The first of today’s three Sundance doc profiles: From China/USA, HOOLIGAN SPARROW, Nanfu Wang’s portrait of Chinese human rights activism.
World Cinema Documentary Competition
Sundance Program Description:
The danger is palpable as intrepid young filmmaker Nanfu Wang follows maverick activist Ye Haiyan (aka Hooligan Sparrow) and her band of colleagues to Hainan Province in southern China to protest the case of six elementary school girls who were sexually abused by their principal. Marked as enemies of the state, the activists are under constant government surveillance and face interrogation, harassment, and imprisonment. Sparrow, who gained notoriety with her advocacy work for sex workers’ rights, continues to champion girls’ and women’s rights and arms herself with the power and reach of social media.
Filmmaker Wang becomes a target along with Sparrow, as she faces destroyed cameras and intimidation. Yet she bravely and tenaciously keeps shooting, guerrilla-style, with secret recording devices and hidden-camera glasses, and in the process, she exposes a startling number of undercover security agents on the streets. Eventually, through smuggling footage out of the country, Wang is able tell the story of her journey with the extraordinary revolutionary Sparrow, her fellow activists, and their seemingly impossible battle for human rights.
Director/Producer/Editor: Nanfu Wang
The NYC-based, Chinese-born Wang makes her documentary feature debut with this project, which has received support from the Sundance Institute’s Documentary Film Program.
Associate Producer: Michael Shade; Creative Producer: Peter Lucas
Shade’s past credits include work for Al Jazeera, HBO, and MSNBC, while Lucas is a past Guggenheim Fellow for his documentary short projects.

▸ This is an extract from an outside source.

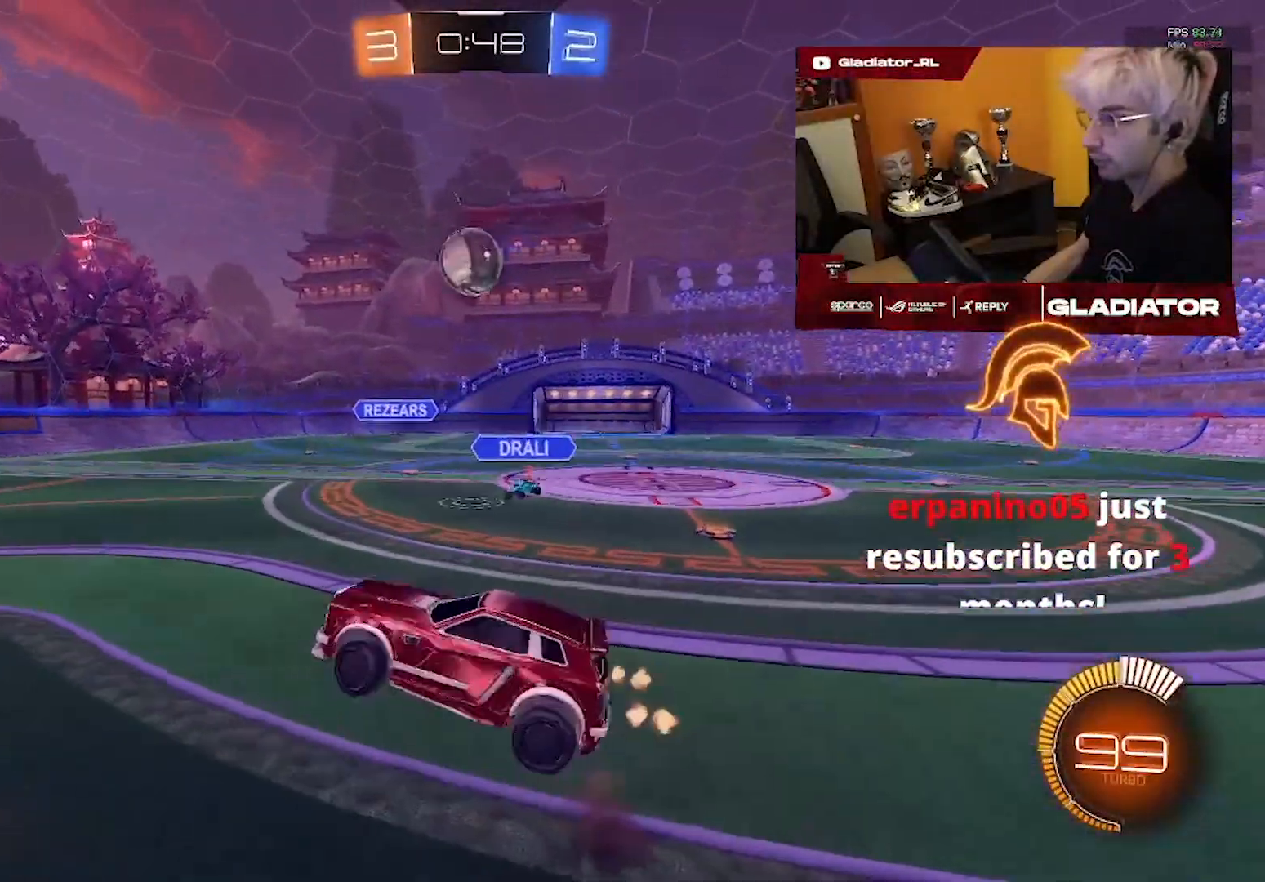
{"dt_ms": 500, "buttons": ["R1", "R2"], "left_stick": "down", "right_stick": "center", "events": [[33, "left_stick", "up"], [100, "left_stick", "center"], [167, "left_stick", "up"], [367, "left_stick", "down"]]}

Executive Producers: Andrew Cohen and Alison Klayman
Klayman is a Sundance alumna as the director/producer of the special jury prize-winning AI WEIWEI: NEVER SORRY (2012). Cohen served as an executive producer for that film, and has also written and directed a series of short profiles of contemporary Chinese artists Yan Pei-Ming, Zhan Wang, Fang Lijun, Liu Xiaodong, Li Xianting, Ma Desheng, Wang Guangyi, and Yu Hong, and Tibetan artist Kesang Lamdark.
Why You Should Watch:
Wang’s experience filming in a restrictive environment is conveyed with immediacy for the audience, placing them directly in the line of the very real danger courageous activists like Sparrow face. At the same time, Sparrow’s warmth, humor, and relationship with her daughter allow the filmmaker to present a deeply human side to this sensational figure.